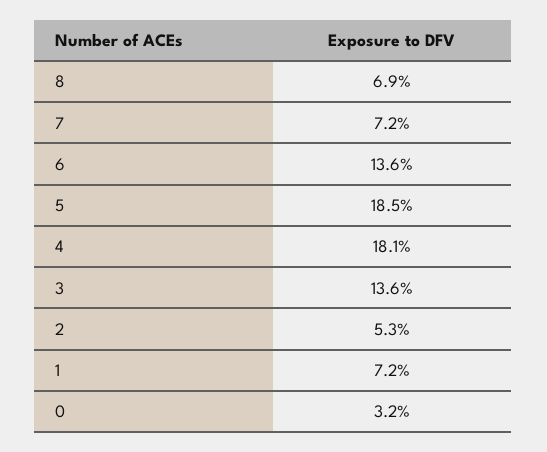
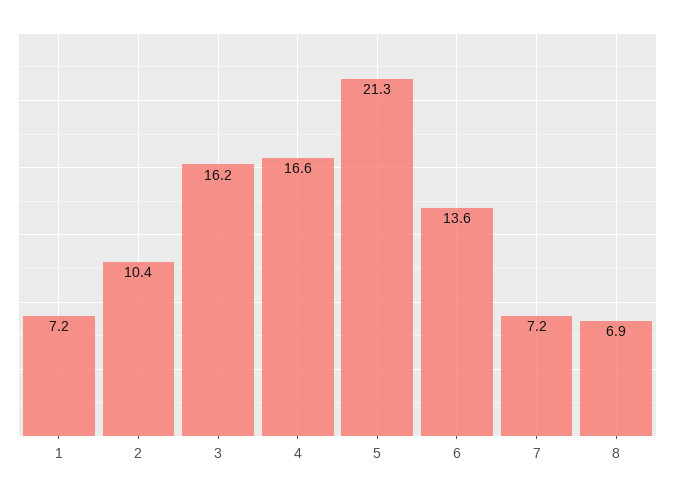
  {
    "8": 6.9,
    "7": 7.2,
    "6": 13.6,
-   "5": 18.5,
+   "5": 21.3,
-   "4": 18.1,
+   "4": 16.6,
-   "3": 13.6,
+   "3": 16.2,
-   "2": 5.3,
+   "2": 10.4,
-   "1": 7.2,
+   "1": 7.2
-   "0": 3.2
  }

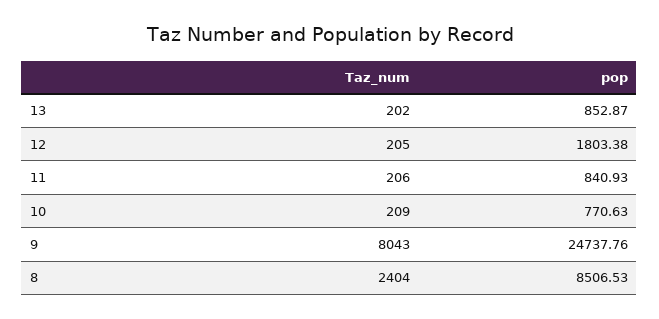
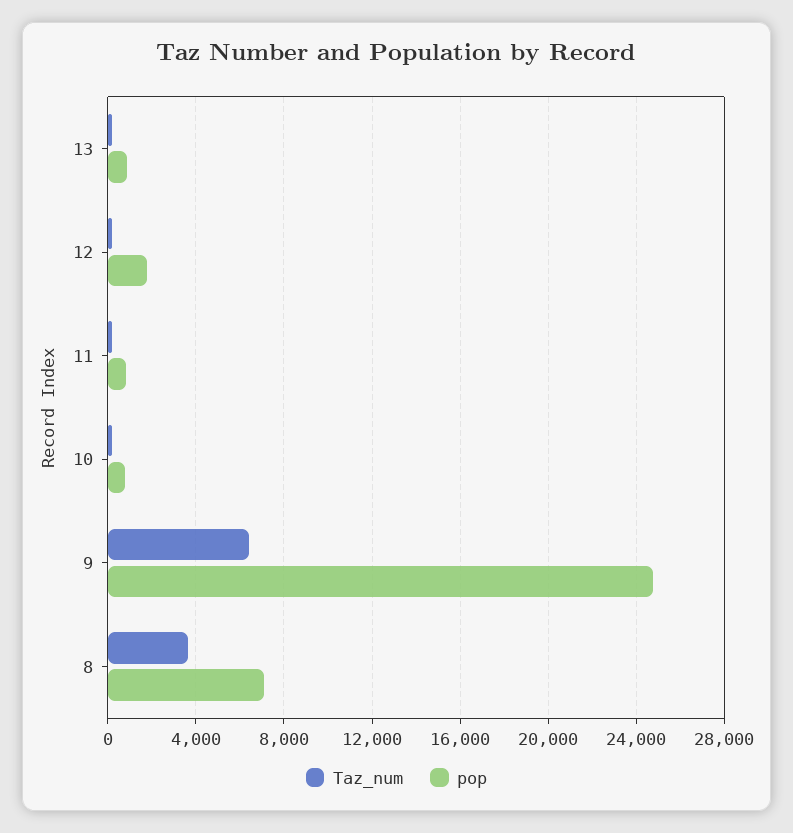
  {
    "Taz_num": {
      "13": 202,
      "12": 205,
      "11": 206,
      "10": 209,
-     "9": 8043,
+     "9": 6500,
-     "8": 2404
+     "8": 3500
    },
    "pop": {
      "13": 852.87,
      "12": 1803.38,
      "11": 840.93,
      "10": 770.63,
      "9": 24737.76,
-     "8": 8506.53
+     "8": 7000
    }
  }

- - -

Task requirements ▸ Please output every record above exactly. Leave the pictures out.

Exercise solution ▸
  {
    "8": 6.9,
    "7": 7.2,
    "6": 13.6,
-   "5": 18.5,
+   "5": 21.3,
-   "4": 18.1,
+   "4": 16.6,
-   "3": 13.6,
+   "3": 16.2,
-   "2": 5.3,
+   "2": 10.4,
-   "1": 7.2,
+   "1": 7.2
-   "0": 3.2
  }

  {
    "Taz_num": {
      "13": 202,
      "12": 205,
      "11": 206,
      "10": 209,
-     "9": 8043,
+     "9": 6500,
-     "8": 2404
+     "8": 3500
    },
    "pop": {
      "13": 852.87,
      "12": 1803.38,
      "11": 840.93,
      "10": 770.63,
      "9": 24737.76,
-     "8": 8506.53
+     "8": 7000
    }
  }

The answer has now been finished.